→ EXTRACTED MATERIAL:

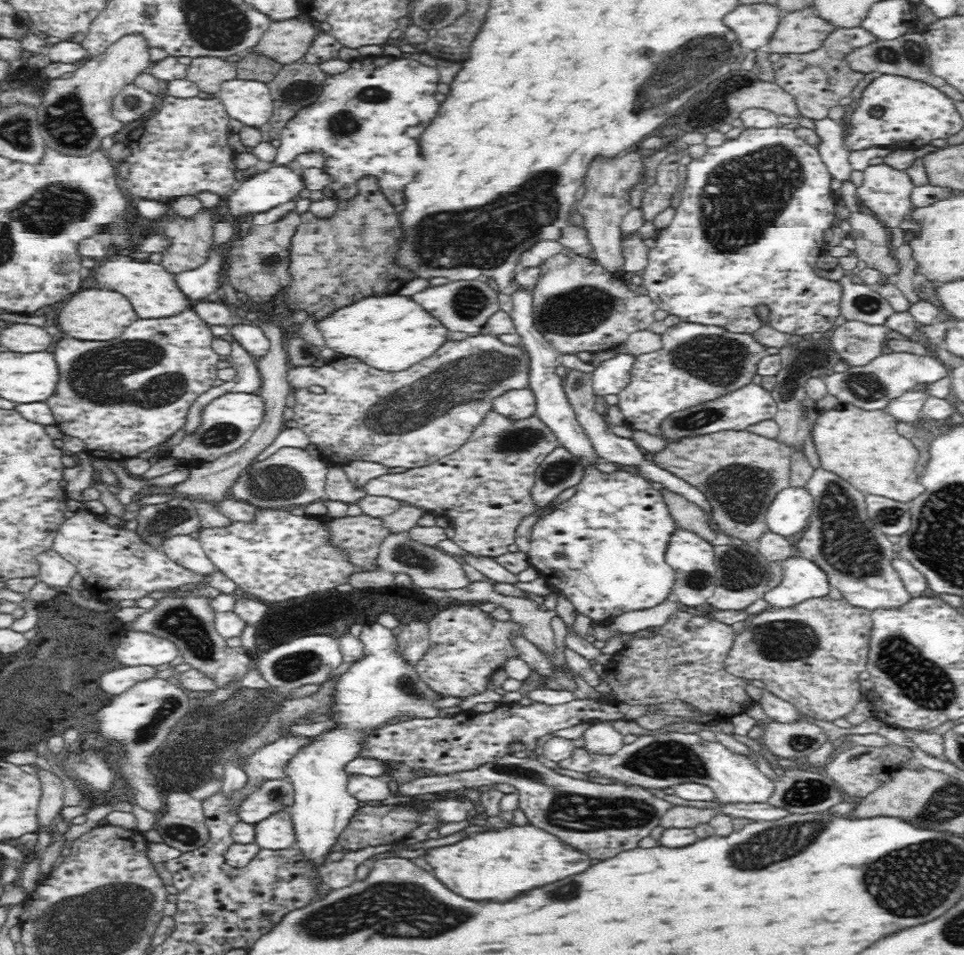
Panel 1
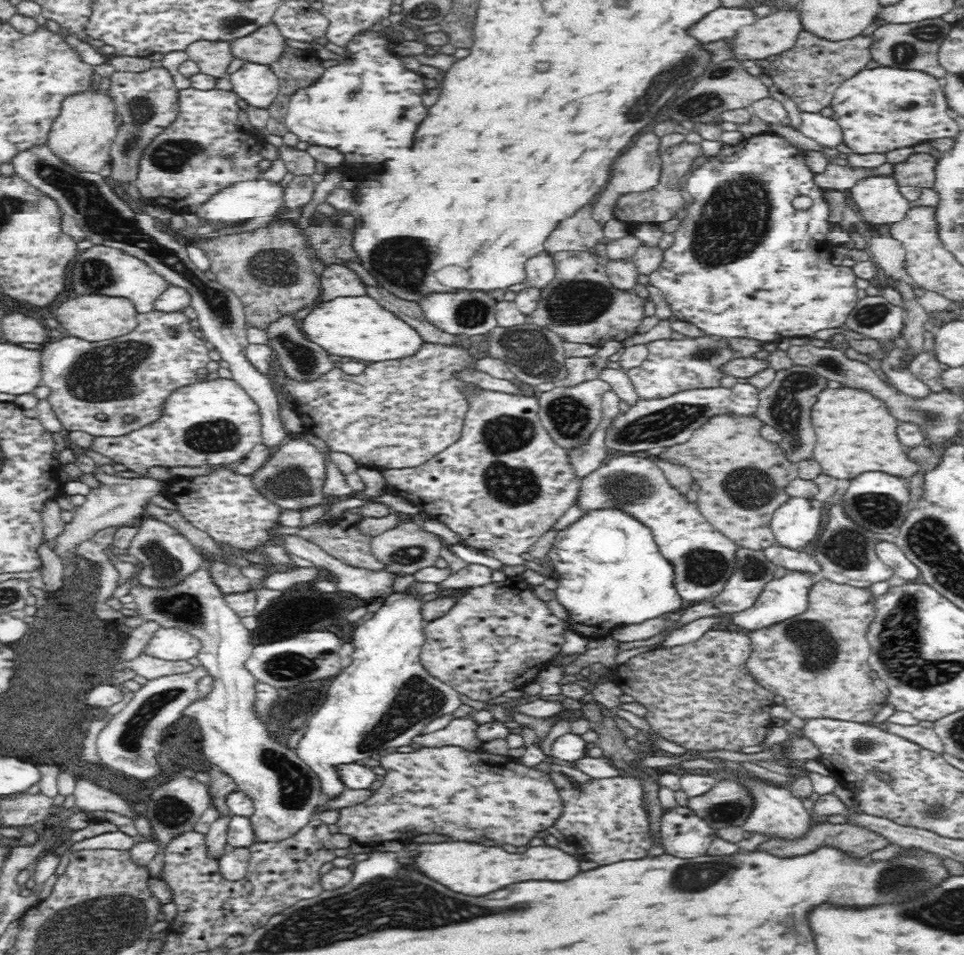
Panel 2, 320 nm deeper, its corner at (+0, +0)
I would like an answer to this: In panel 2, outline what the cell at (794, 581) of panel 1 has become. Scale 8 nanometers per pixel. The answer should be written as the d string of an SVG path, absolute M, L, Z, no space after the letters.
M787 570L781 578L776 578L766 583L762 594L752 608L730 615L730 621L745 631L756 630L770 626L804 612L809 605L809 592L818 577L810 572Z

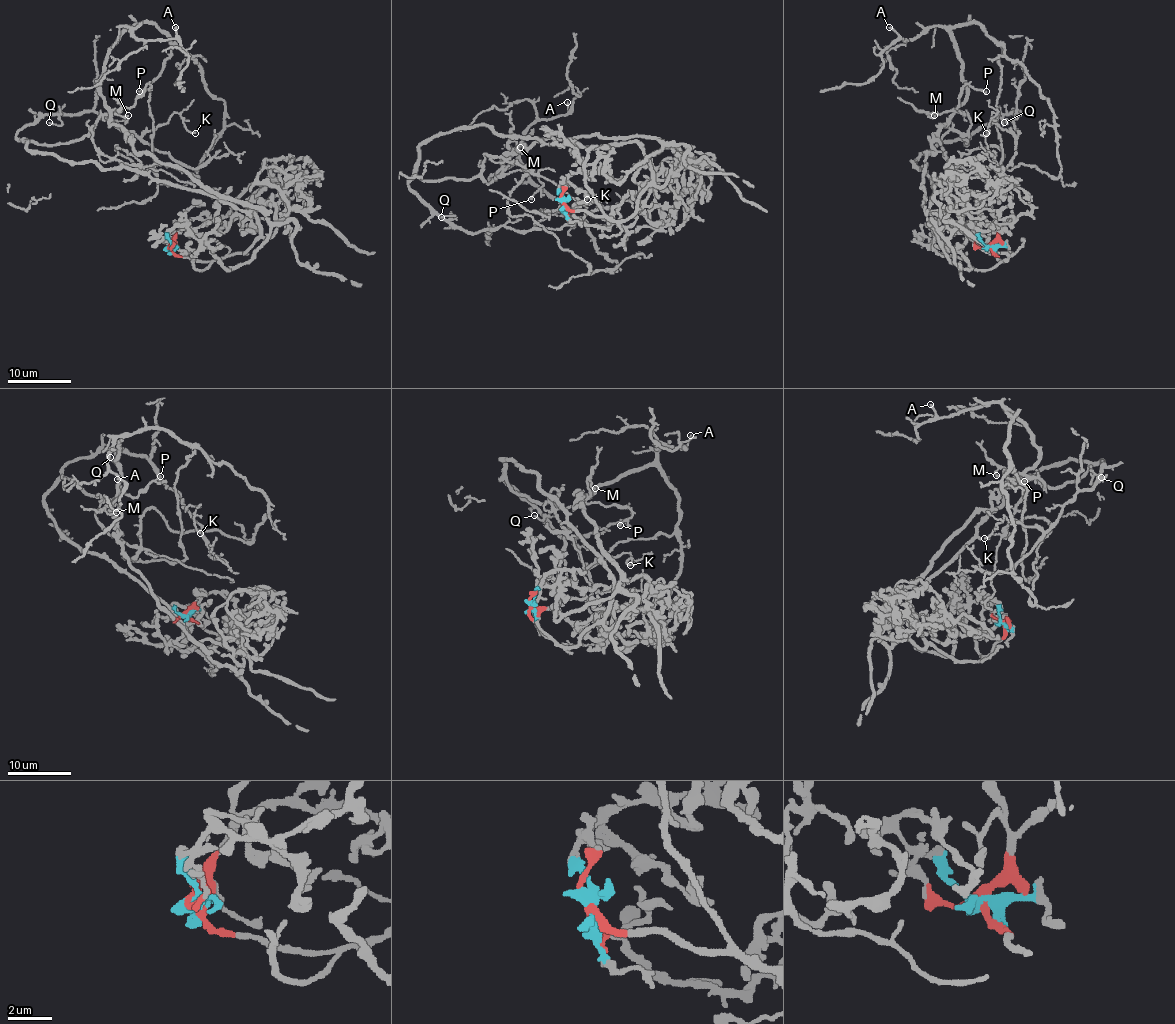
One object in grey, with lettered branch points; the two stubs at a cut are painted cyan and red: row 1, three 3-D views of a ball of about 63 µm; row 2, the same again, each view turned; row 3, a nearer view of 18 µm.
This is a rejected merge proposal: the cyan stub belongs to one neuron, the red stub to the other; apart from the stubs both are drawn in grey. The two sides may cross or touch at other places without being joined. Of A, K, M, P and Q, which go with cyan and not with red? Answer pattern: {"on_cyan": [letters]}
{"on_cyan": ["A"]}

→ TASK DIRECTIONS: Going from the line with "I would like" to the last line of the listing, write out each line exactly and nothing else. Leave out all pictures.

→ ANSWER:
I would like an answer to this: In panel 2, outline what the cell at (794, 581) of panel 1 has become. Scale 8 nanometers per pixel. The answer should be written as the d string of an SVG path, absolute M, L, Z, no space after the letters.
M787 570L781 578L776 578L766 583L762 594L752 608L730 615L730 621L745 631L756 630L770 626L804 612L809 605L809 592L818 577L810 572Z

One object in grey, with lettered branch points; the two stubs at a cut are painted cyan and red: row 1, three 3-D views of a ball of about 63 µm; row 2, the same again, each view turned; row 3, a nearer view of 18 µm.
This is a rejected merge proposal: the cyan stub belongs to one neuron, the red stub to the other; apart from the stubs both are drawn in grey. The two sides may cross or touch at other places without being joined. Of A, K, M, P and Q, which go with cyan and not with red? Answer pattern: {"on_cyan": [letters]}
{"on_cyan": ["A"]}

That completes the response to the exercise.